# Sata HDD jumper



## mad1231moody (Jan 26, 2008)

Hey friends is there any difference between jumpers for sata and pata HDD's. I want to operate my seagate Sata II in 150 MB/sec mode. Please guide as to how do I go bout it


----------



## iMav (Jan 26, 2008)

the jumper tables are printed on the hdd the jumper for my sata II seagate is very small as compared to the 1 i have in the 160GB ide


----------



## ravi_9793 (Jan 26, 2008)

If U are using this cable to connect ur hard disk ..than it is PATA.

*www.hitachigst.com/hdd/support/cabling/ide7.gif
And if U are using this cable to connect ur hard disk , than it is SATA:
*sierra-cables.com/SATA/Images/SATA-Signal-Cable-1.jpg


----------



## mad1231moody (Jan 27, 2008)

iMav said:


> the jumper tables are printed on the hdd the jumper for my sata II seagate is very small as compared to the 1 i have in the 160GB ide


Well iMav I too have the saegate Sata II HDD. Now I have no idea as to where to get those small jumpers from. So there is a difference between jumpers for pata and sata HDD's right..


And ravi I am sure that that those red coloured sata cables have to be used with a sata HDD


----------



## iMav (Jan 27, 2008)

yes there is a size difference


----------



## Ponmayilal (Jan 27, 2008)

When I purchased the SATA drives, I noticed a small jumper came preinstalled and by default it was set to 1.5Gbs.Removing the jumper makes it a 3Gbs. 

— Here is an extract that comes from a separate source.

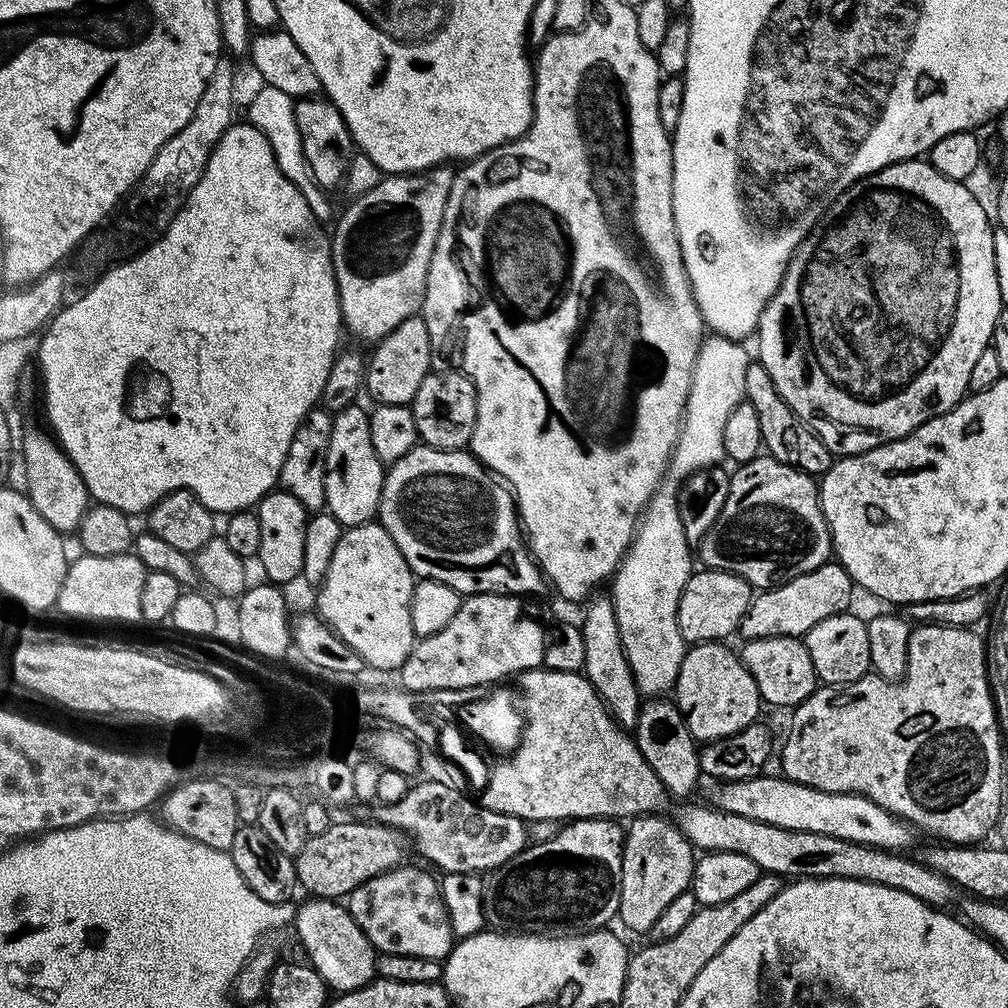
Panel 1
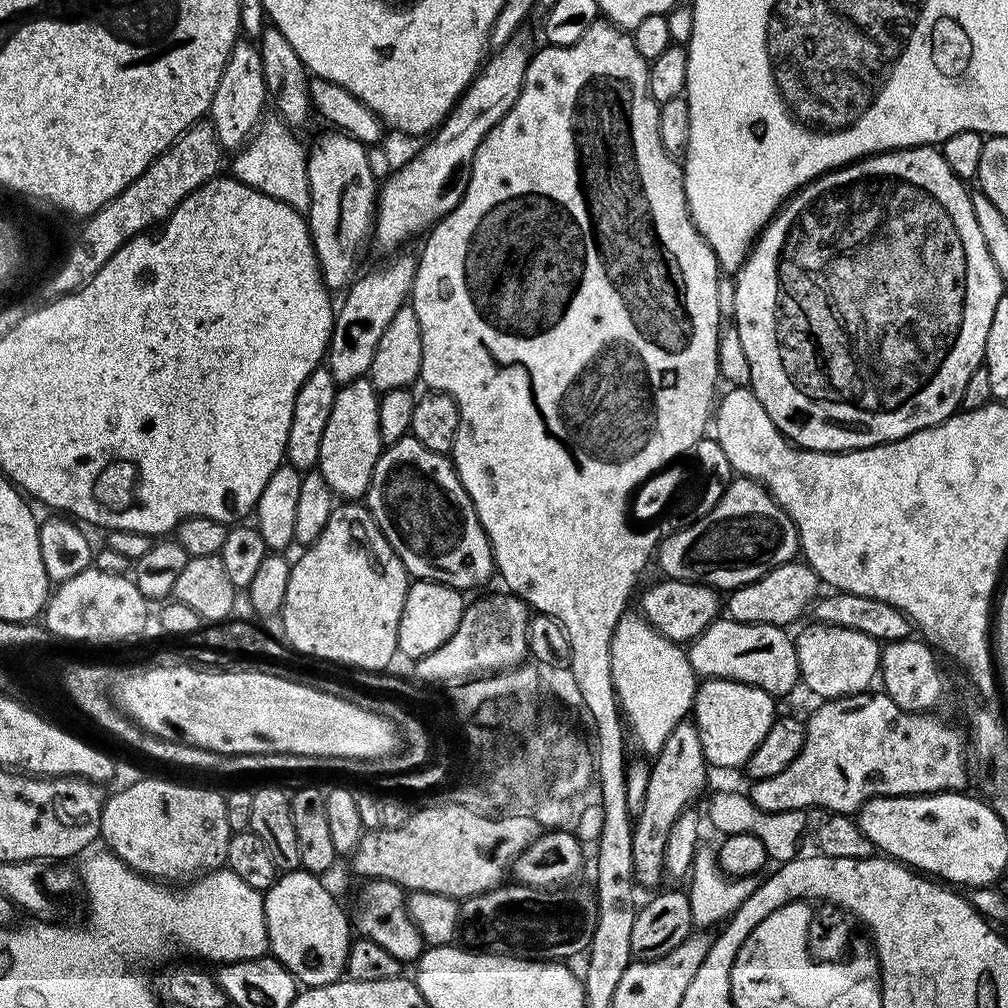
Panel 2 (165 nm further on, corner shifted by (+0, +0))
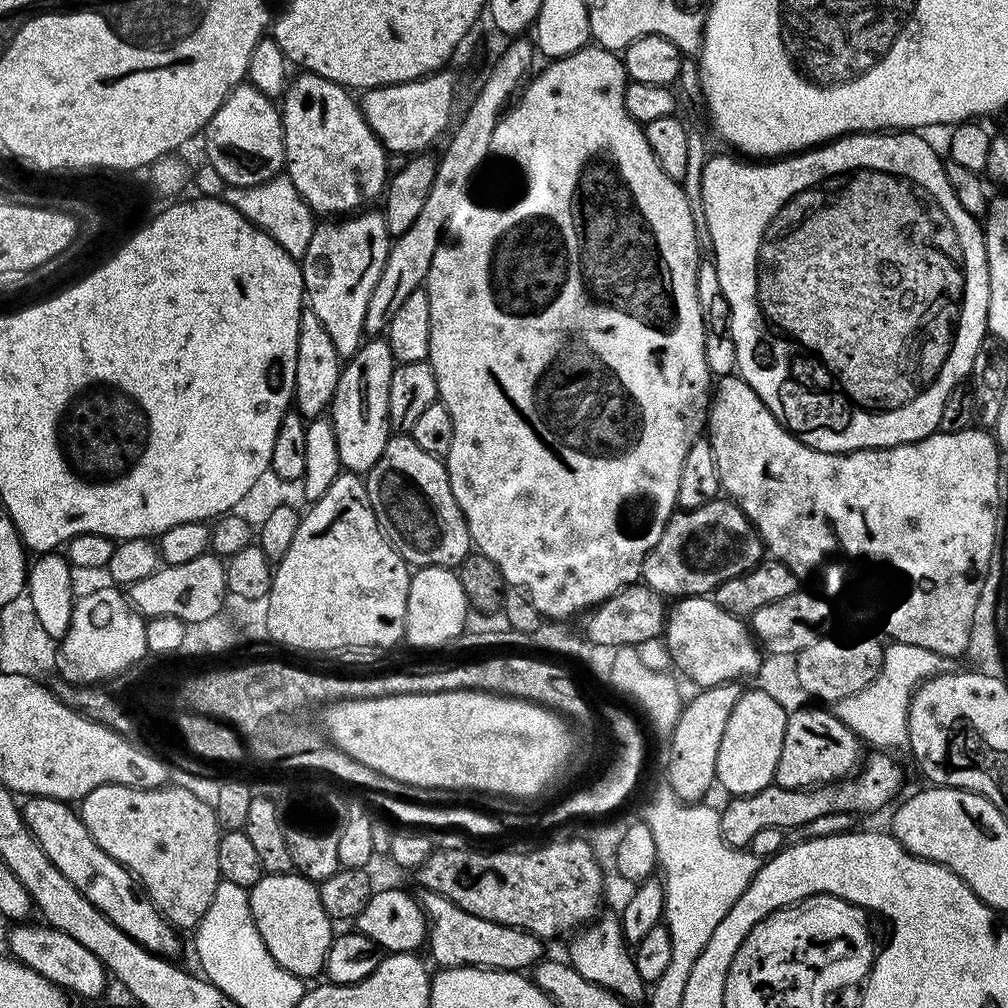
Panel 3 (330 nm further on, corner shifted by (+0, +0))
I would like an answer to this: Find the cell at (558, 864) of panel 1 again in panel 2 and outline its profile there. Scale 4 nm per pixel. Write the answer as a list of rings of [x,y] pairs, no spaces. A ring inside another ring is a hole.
[[[508,882],[499,888],[493,888],[491,892],[483,892],[477,896],[467,897],[460,904],[460,927],[463,943],[472,950],[487,950],[493,954],[507,954],[510,956],[518,956],[521,960],[551,960],[553,962],[564,962],[569,958],[567,956],[576,956],[587,953],[590,942],[594,938],[594,930],[596,929],[596,897],[584,892],[564,892],[568,890],[553,890],[552,888],[531,888],[528,884],[519,882]]]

I donno whether that has changed now.


----------



## mad1231moody (Jan 27, 2008)

Now I live in mumbai and can anyone tell me where can I get those jumpers from


----------



## iMav (Jan 27, 2008)

try any computer hardware shop in ur locality or the baap of all computer markets - lamington road


----------



## mad1231moody (Jan 27, 2008)

Shall I ask specially for a seagate SATA HDD jumper or any jumper


----------



## iMav (Jan 27, 2008)

ask for a sata II jumper


----------



## mad1231moody (Feb 2, 2008)

Well iMav can u confirm and say that there is a size difference in SATA and PATA jumpers, cause I have even went to lamington and asked but they  have no idea. Now I am totally frustrated. Can anyone ship a jumper to me ??
Help out please, I am fed up of all this


----------



## iMav (Feb 2, 2008)

*img231.imageshack.us/img231/6015/satapataku7.png


----------



## mad1231moody (Feb 3, 2008)

Thanks iMav for the photos. Surely a size difference. Now I have no idea as to  where to look out for that jumper. Please guide


----------



## iMav (Feb 3, 2008)

where in lamington road did u go it is rather surprising that no understood what u wanted


----------



## mad1231moody (Feb 3, 2008)

Well I went to bharti electronics, mani infotech and many shops of connectors. But I was unable to find out one man to understand what a sata 2 jumper is. iMav where do you hail from


----------



## iMav (Feb 3, 2008)

mumbai  go computer peripheral shops like the assembler guys who sell pc components


----------



## mad1231moody (Feb 3, 2008)

I have a computer shop here is vasai (western suburb). He assembles computers and when I asked for a sata jumper. He said that the pata jumper will fit on a sata drive. Pure noob I guess. iMav if you can find it somewhere then buy it , I will collect it personally. Thanks for the replies


----------